To make the playoffs, the Lakers need to be better than seven teams in the Western Conference.
In the first seven of 14 entries, the Lakers were ruled better than the New Orleans Pelicans, Phoenix Suns, Sacramento Kings and Utah Jazz but not as good as the Oklahoma City Thunder, San Antonio Spurs and Clippers.
Are the Lakers better than the Memphis Grizzlies?
Mike Conley is consistently one of the better point guards in the league. He's not elite at his position but he does almost everything well -- pass, shoot, score, defend, etc.
Memphis needs Conley to have a strong season. Behind him the team has two relatively inexperienced players in Nick Calathes and Josh Akognon. Jerryd Bayless is not a point but he can play spot minutes at the one in an emergency.
If Steve Nash is healthy, he's a better shooter and playmaker than Conley -- but not nearly the defender.
The Lakers will try to keep Nash's minutes down with two strong backups in Steve Blake and Jordan Farmar.
If Conley has pulled ahead of Nash at this point in his career, the Lakers have greater depth -- making both teams relatively even at the position, assuming Nash is on the floor night after night.
Tony Allen is one of the top defenders at his position. He can score when open, although he's not much of a shooter and not a consistent offensive threat.
Allen's defensive tenacity has been the heart of the Memphis attack the last two seasons.
Bayless is inconsistent but can score in bunches. The Grizzlies can also play Quincy Pondexter, Mike Miller, Tayshaun Prince and rookie Jamaal Franklin at the two as needed.
The Lakers are waiting to see what Kobe Bryant will be when he returns from his Achilles surgery.
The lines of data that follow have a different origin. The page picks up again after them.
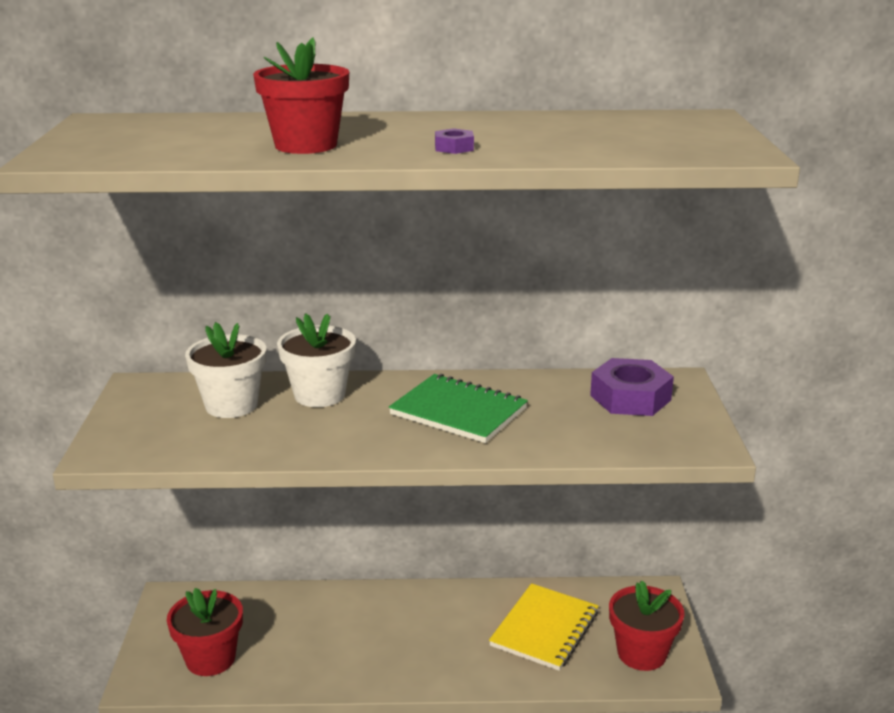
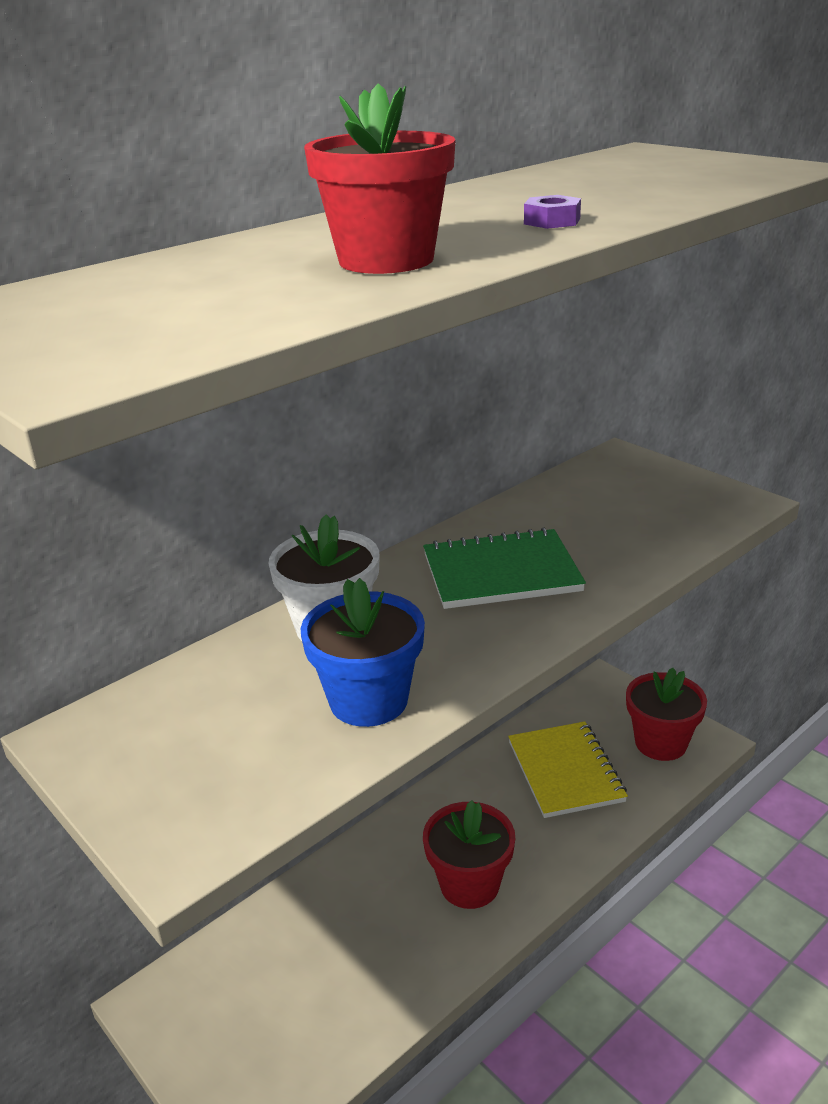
camera: 40 degrees left, 5 degrees up
(210, 659) = (295, 1035): red flower pot -> red flower pot (469, 884)
(231, 405) = (248, 693): white flower pot -> none
(275, 437) = (368, 700): none -> blue flower pot
(630, 398) = (614, 488): purple nut -> none

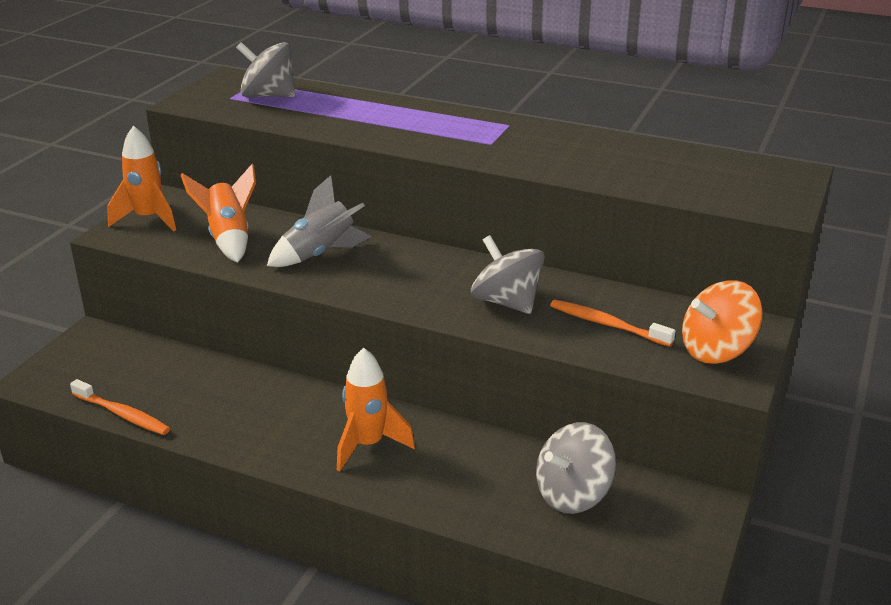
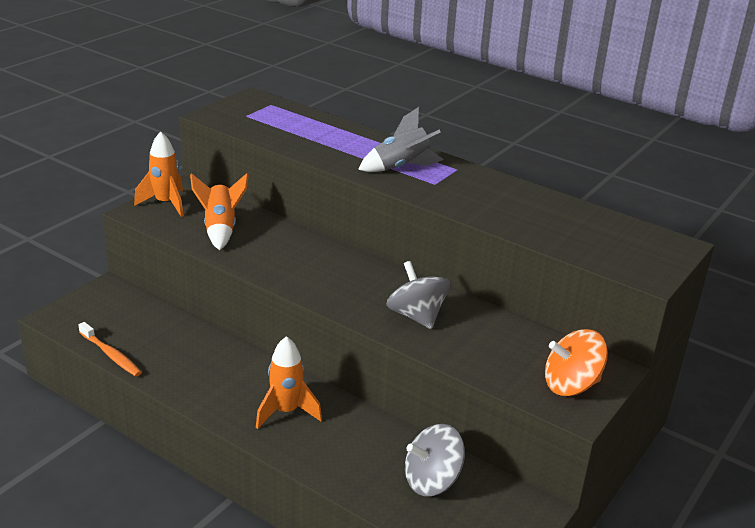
camera: 10 degrees right, 0 degrees up
(268, 96) = (276, 118): grey spinning top -> none
(321, 254) = (286, 253): grey rocket -> grey rocket (401, 167)
(607, 324) = (490, 348): orange toothbrush -> none

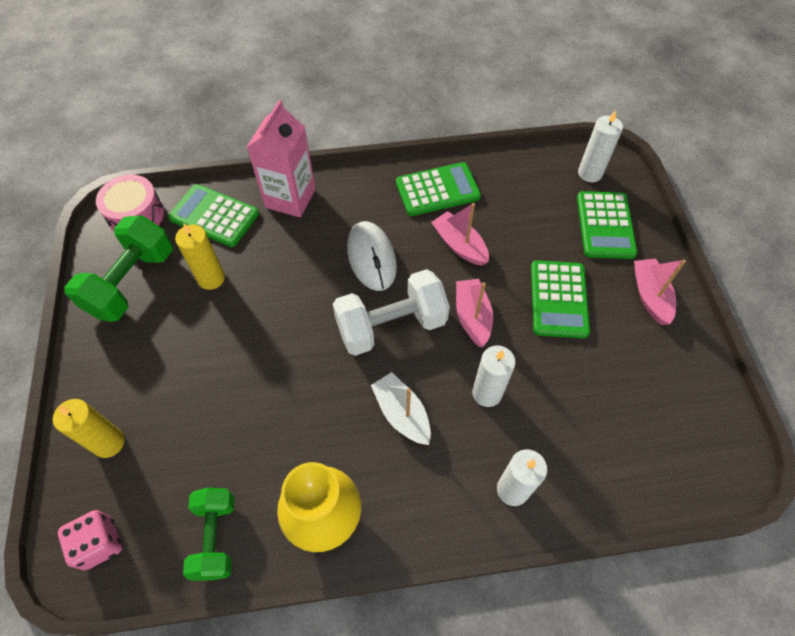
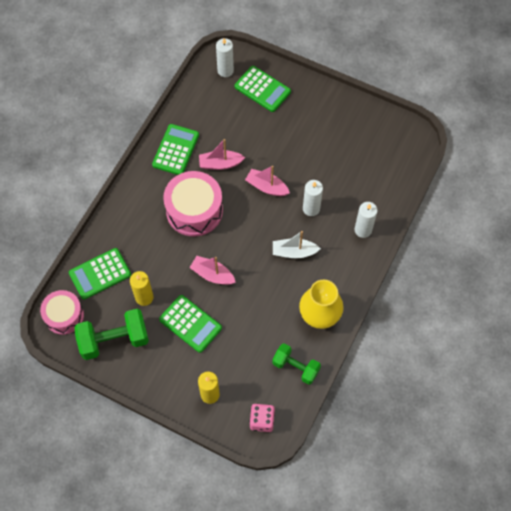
camera: 55 degrees left, 5 degrees up
(132, 282) = (114, 340): green dumbbell -> green dumbbell turned 75 degrees counterclockwise
(290, 198) = (119, 227): pink carton -> none
(371, 257) = (194, 210): white mouse -> pink drum
(391, 326) = (243, 227): white dumbbell -> none
(558, 299) = (287, 142): green calculator -> green calculator (190, 324)
(650, 296) = (316, 102): pink boat -> pink boat (212, 274)

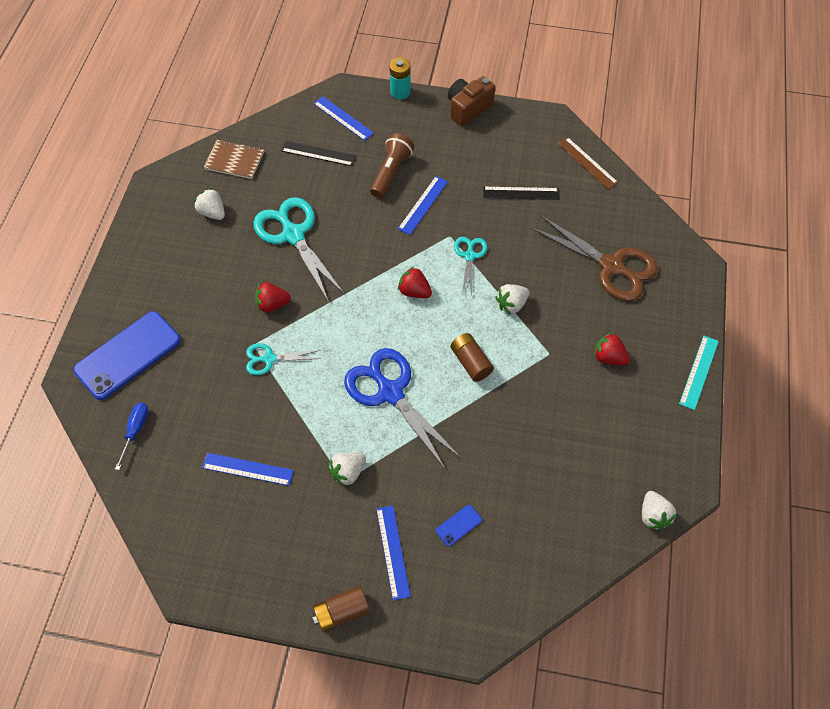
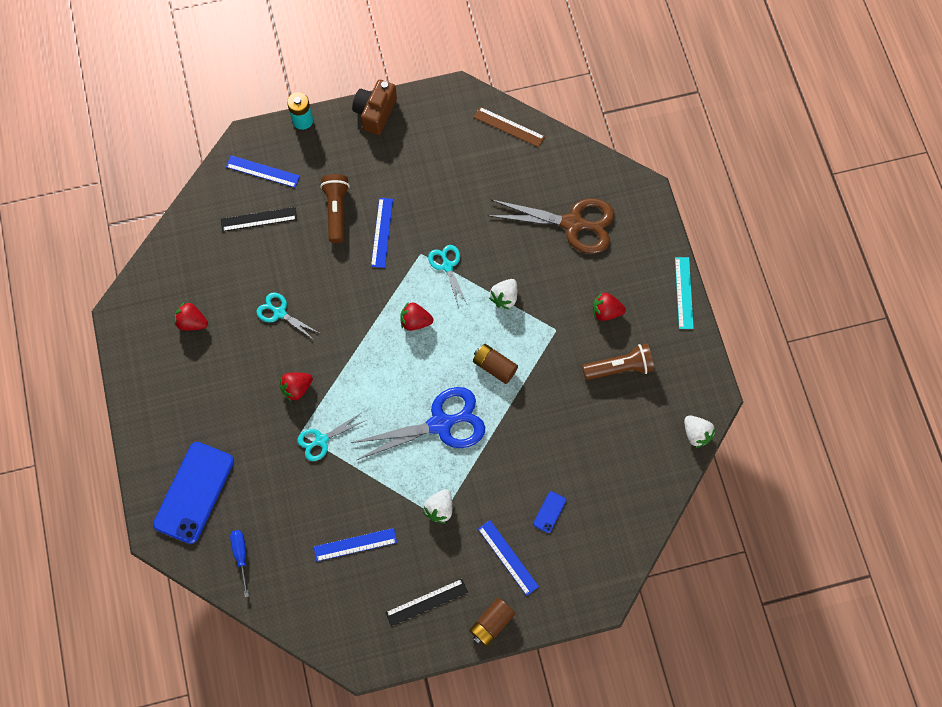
camera: 25 degrees left, 10 degrees up
(212, 213) = (192, 322): white strawberry -> red strawberry
(234, 160) = (183, 260): brown notebook -> none
(293, 235) = (279, 313): turquoise scissors -> turquoise scissors, size x0.53
(390, 392) = (440, 424): blue scissors -> blue scissors turned 135 degrees clockwise
(521, 193) = (464, 183): black ruler -> black ruler (426, 602)
(598, 415) = (619, 367): none -> brown flashlight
If he gets back to form, even if it takes until December or January, the Lakers have the clear advantage over the Grizzlies at shooting guard.
Behind Bryant, the Lakers boast a long list of players who will fight for minutes, including Jodie Meeks, Nick Young, Wesley Johnson, Xavier Henry and Darius Johnson-Odom (the last two are camp invites who still have to make the team) and even point guards Blake and Farmar.
With Prince and Pondexter, the Grizzlies have two defensive-minded players at small forward.
Recently Memphis has not been a high scoring team. Prince can spot up and hit an open three, and even create a bit for himself off the dribble -- but he's on the floor to help the team get stops.
New addition Miller should help open the floor, an issue for the Grizzlies last season -- although Miller has had trouble staying healthy the last few years.
The Grizzlies can also play Allen at three and camp invitee Derrick Byars.